[SOURCE DATA]
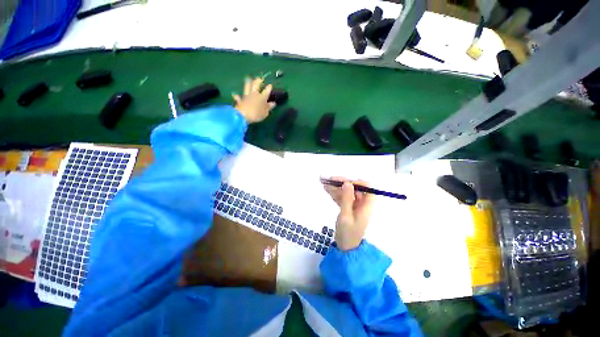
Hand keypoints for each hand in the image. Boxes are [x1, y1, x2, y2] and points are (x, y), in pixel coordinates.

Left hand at [232, 77, 275, 122]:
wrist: (243, 115)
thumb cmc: (257, 114)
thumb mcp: (265, 112)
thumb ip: (269, 107)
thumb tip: (273, 103)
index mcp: (262, 98)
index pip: (266, 91)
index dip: (269, 88)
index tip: (270, 85)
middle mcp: (254, 95)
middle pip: (256, 86)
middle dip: (258, 81)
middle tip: (259, 78)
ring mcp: (246, 97)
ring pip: (247, 88)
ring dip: (247, 83)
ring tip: (248, 78)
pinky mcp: (240, 101)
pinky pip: (238, 98)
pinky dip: (237, 96)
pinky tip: (235, 94)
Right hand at [324, 177, 374, 250]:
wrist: (345, 247)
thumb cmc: (348, 233)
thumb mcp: (346, 215)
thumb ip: (346, 198)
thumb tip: (347, 182)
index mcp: (366, 205)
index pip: (367, 188)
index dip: (357, 182)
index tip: (345, 181)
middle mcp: (362, 204)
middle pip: (354, 189)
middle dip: (342, 183)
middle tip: (330, 180)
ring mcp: (354, 206)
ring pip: (346, 193)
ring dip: (336, 188)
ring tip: (324, 184)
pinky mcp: (348, 208)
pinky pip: (342, 198)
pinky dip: (335, 194)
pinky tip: (327, 190)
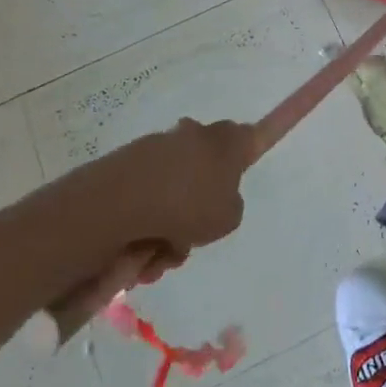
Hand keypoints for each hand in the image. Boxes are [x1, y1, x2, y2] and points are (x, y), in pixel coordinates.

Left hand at [90, 118, 255, 256]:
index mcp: (228, 141)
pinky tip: (141, 248)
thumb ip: (230, 206)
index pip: (254, 134)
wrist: (124, 200)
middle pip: (209, 168)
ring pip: (177, 191)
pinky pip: (149, 198)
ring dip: (171, 224)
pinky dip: (147, 223)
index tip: (262, 140)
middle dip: (201, 203)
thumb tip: (211, 200)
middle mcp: (196, 134)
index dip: (259, 139)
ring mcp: (161, 145)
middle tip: (196, 232)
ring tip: (162, 252)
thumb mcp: (230, 217)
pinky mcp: (131, 161)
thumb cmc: (190, 204)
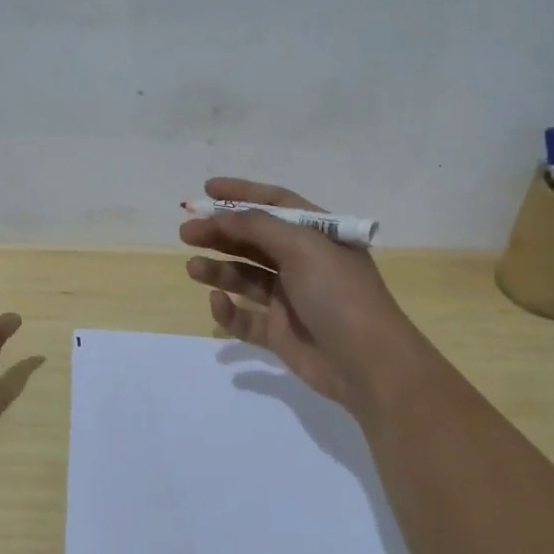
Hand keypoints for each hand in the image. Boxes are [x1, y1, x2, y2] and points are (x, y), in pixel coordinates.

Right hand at [181, 177, 426, 408]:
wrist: (367, 363)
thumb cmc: (339, 293)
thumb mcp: (302, 247)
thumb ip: (258, 227)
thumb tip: (221, 216)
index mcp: (317, 235)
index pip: (276, 204)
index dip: (242, 194)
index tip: (207, 190)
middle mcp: (303, 262)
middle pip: (254, 240)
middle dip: (220, 233)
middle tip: (186, 232)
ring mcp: (290, 299)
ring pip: (245, 277)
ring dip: (218, 269)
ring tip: (193, 268)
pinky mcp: (279, 332)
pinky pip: (246, 318)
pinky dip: (229, 311)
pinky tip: (217, 303)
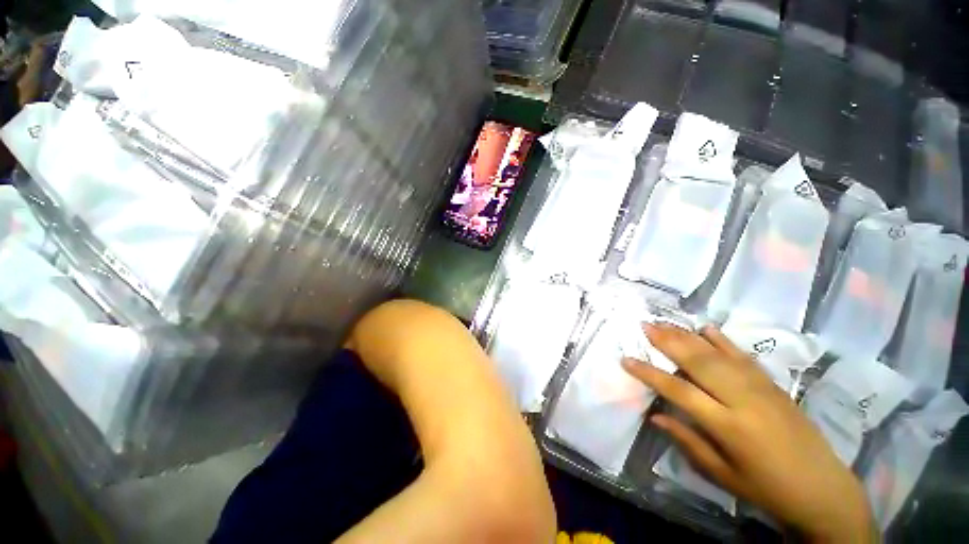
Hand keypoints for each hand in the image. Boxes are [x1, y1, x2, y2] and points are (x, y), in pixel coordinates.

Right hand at [622, 324, 875, 542]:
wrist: (810, 476)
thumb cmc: (761, 485)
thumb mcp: (721, 474)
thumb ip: (690, 443)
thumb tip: (659, 418)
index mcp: (727, 425)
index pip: (681, 392)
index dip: (652, 375)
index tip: (628, 359)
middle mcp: (742, 396)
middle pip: (701, 363)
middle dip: (671, 343)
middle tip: (645, 325)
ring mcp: (760, 384)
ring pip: (721, 354)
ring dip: (693, 337)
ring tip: (669, 323)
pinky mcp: (772, 381)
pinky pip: (743, 356)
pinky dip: (725, 341)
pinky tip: (710, 330)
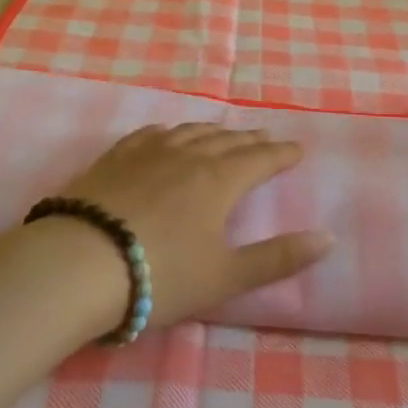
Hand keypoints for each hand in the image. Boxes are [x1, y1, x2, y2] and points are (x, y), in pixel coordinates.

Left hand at [55, 123, 333, 329]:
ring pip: (190, 132)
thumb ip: (277, 258)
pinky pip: (150, 134)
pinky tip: (166, 133)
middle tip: (267, 138)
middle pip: (227, 140)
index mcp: (219, 180)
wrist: (80, 262)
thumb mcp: (225, 277)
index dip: (282, 154)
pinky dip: (169, 131)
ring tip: (224, 133)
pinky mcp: (116, 157)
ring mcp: (149, 152)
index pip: (260, 159)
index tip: (298, 149)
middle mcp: (188, 155)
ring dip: (213, 132)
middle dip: (251, 140)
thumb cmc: (160, 274)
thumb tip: (328, 238)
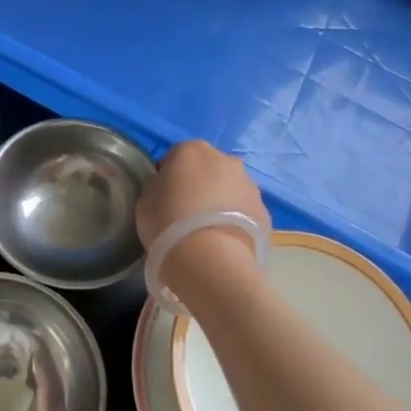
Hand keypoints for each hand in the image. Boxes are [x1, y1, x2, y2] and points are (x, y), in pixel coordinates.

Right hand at [137, 140, 269, 288]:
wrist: (210, 260)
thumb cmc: (168, 223)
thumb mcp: (146, 200)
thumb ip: (159, 186)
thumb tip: (169, 187)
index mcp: (193, 150)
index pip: (176, 156)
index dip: (168, 176)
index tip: (163, 198)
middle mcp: (226, 159)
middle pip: (208, 169)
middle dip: (199, 185)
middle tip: (186, 214)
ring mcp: (250, 185)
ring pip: (230, 189)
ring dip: (220, 202)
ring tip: (207, 232)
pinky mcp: (265, 211)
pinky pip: (244, 212)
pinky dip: (235, 221)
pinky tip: (223, 242)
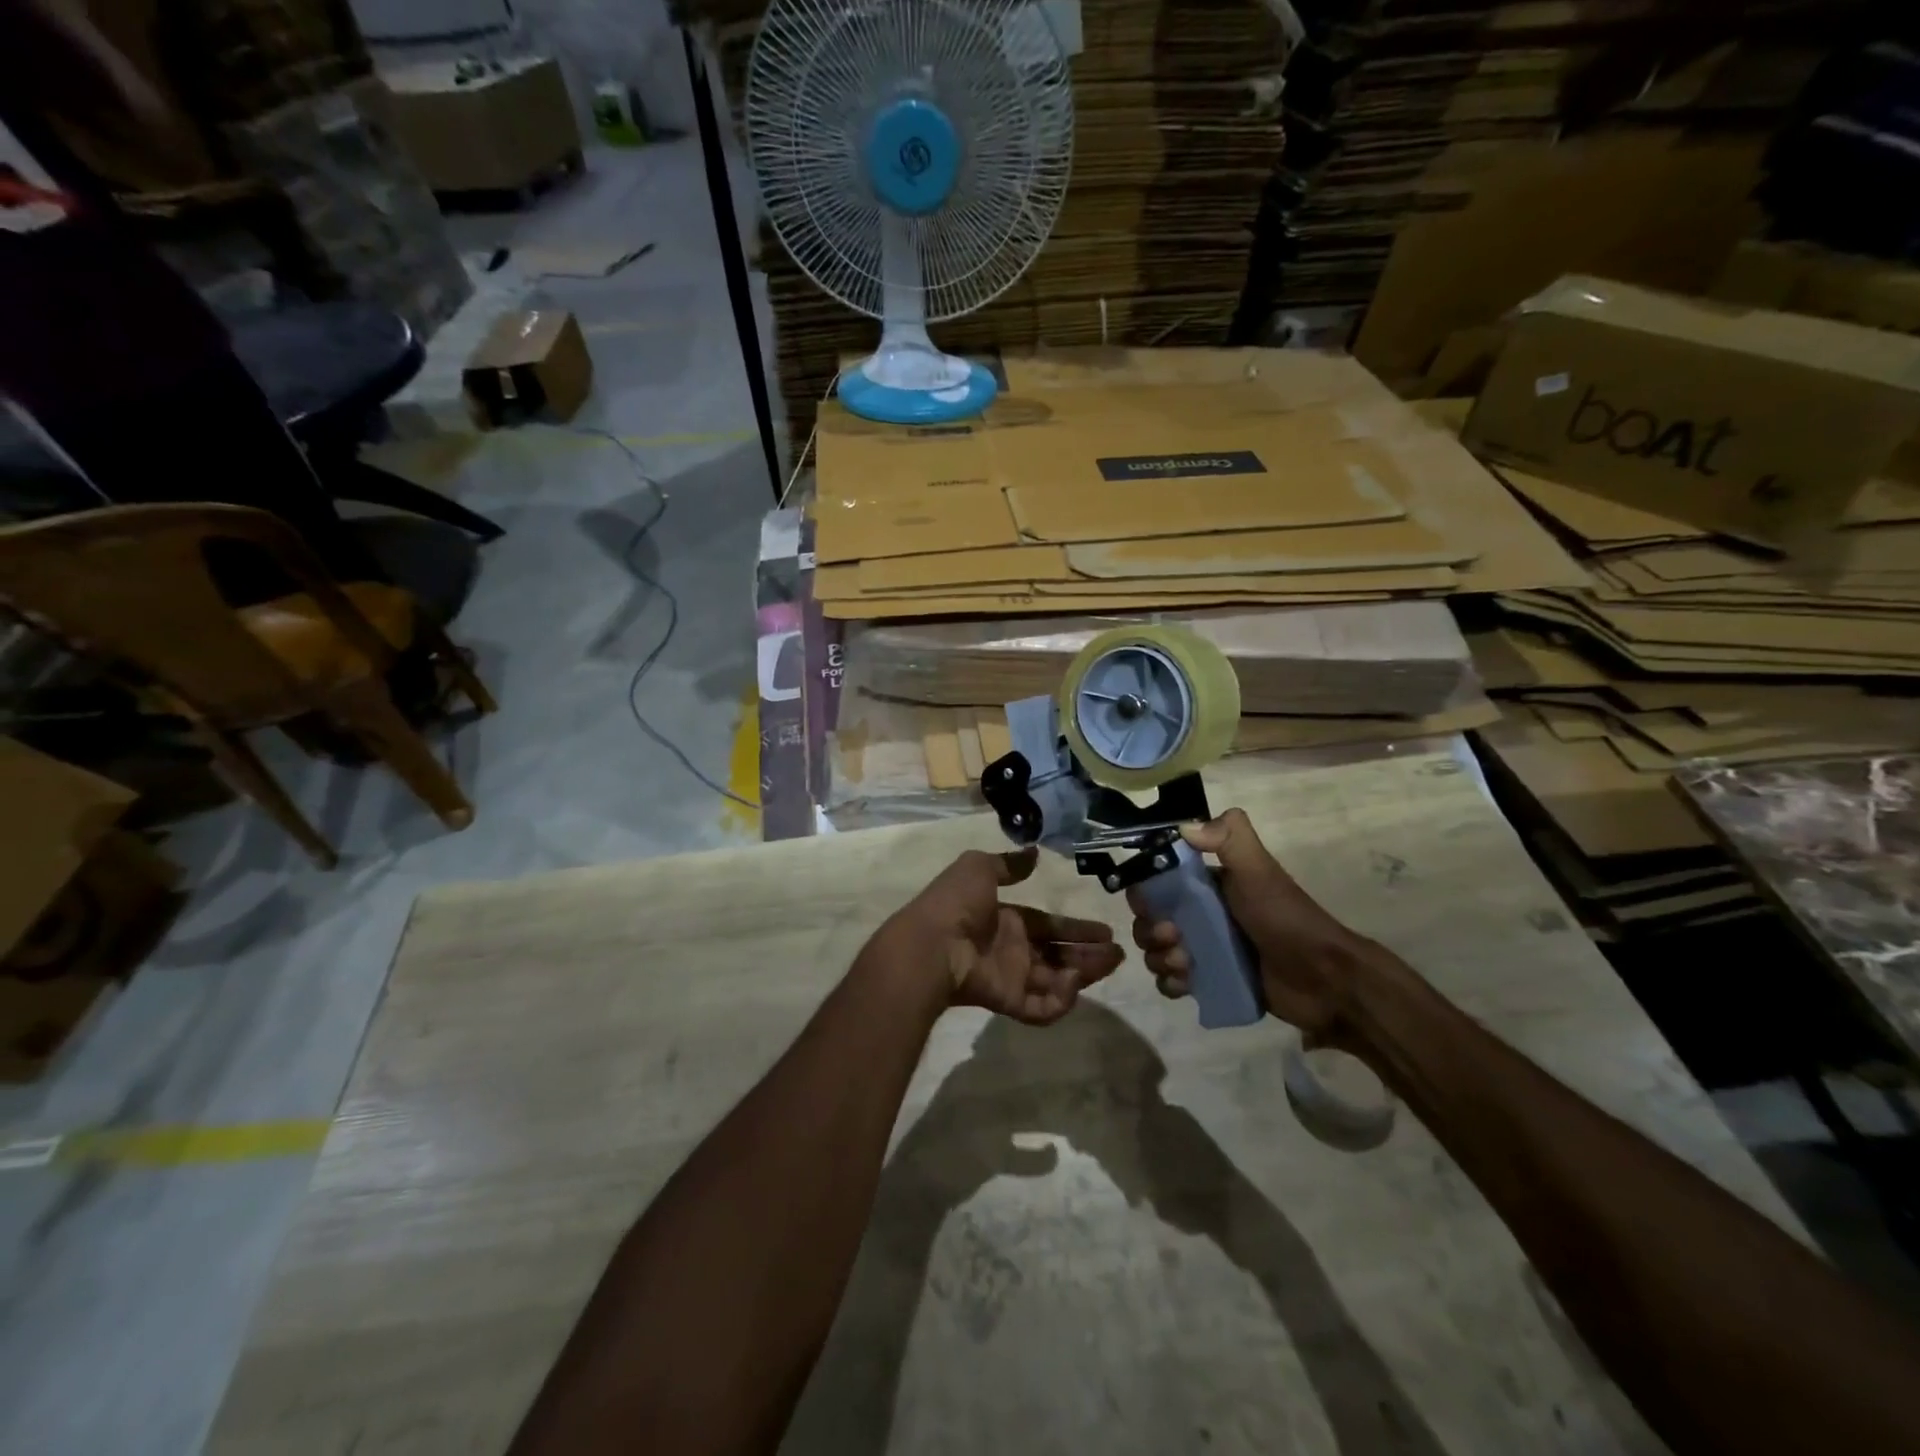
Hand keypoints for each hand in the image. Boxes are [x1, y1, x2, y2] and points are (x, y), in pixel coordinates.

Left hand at [889, 848, 1123, 1024]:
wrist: (932, 943)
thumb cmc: (956, 903)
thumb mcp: (978, 868)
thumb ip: (1007, 864)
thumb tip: (1033, 852)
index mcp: (1006, 919)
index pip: (1048, 925)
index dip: (1075, 927)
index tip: (1105, 930)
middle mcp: (1012, 949)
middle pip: (1057, 954)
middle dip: (1087, 953)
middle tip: (1118, 953)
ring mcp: (1010, 977)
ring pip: (1055, 981)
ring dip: (1083, 975)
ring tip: (1109, 964)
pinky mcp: (1007, 1001)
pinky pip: (1040, 1007)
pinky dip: (1060, 1001)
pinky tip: (1074, 984)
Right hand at [1125, 809, 1374, 1039]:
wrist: (1324, 978)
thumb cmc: (1286, 918)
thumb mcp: (1259, 871)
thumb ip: (1230, 839)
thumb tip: (1184, 827)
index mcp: (1206, 885)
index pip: (1156, 883)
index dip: (1145, 894)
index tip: (1151, 905)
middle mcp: (1200, 914)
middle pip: (1149, 919)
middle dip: (1150, 930)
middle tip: (1174, 938)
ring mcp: (1203, 950)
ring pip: (1156, 951)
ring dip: (1159, 958)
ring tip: (1185, 965)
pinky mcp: (1209, 982)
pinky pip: (1170, 982)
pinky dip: (1170, 983)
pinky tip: (1186, 984)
[/SOURCE DATA]
◆ EXERCISE DESCRIPTION:
Output consists of exactly the lines from the one containing "pinky mcp: (1007, 1001)" to the end of the records above, retyped without change and with nothing extra.

◆ TASK ANSWER:
pinky mcp: (1007, 1001)
pinky pip: (1040, 1007)
pinky dip: (1060, 1001)
pinky tip: (1074, 984)
Right hand at [1125, 809, 1374, 1039]:
wrist: (1324, 978)
thumb cmc: (1286, 918)
thumb mcp: (1259, 871)
thumb ip: (1230, 839)
thumb tip: (1184, 827)
index mcp: (1206, 885)
index pip: (1156, 883)
index dip: (1145, 894)
index tip: (1151, 905)
middle mcp: (1200, 914)
middle pip: (1149, 919)
middle dip: (1150, 930)
middle tip: (1174, 938)
ring mcp: (1203, 950)
ring pip: (1156, 951)
ring dip: (1159, 958)
ring tip: (1185, 965)
pinky mcp: (1209, 982)
pinky pip: (1170, 982)
pinky dip: (1170, 983)
pinky tip: (1186, 984)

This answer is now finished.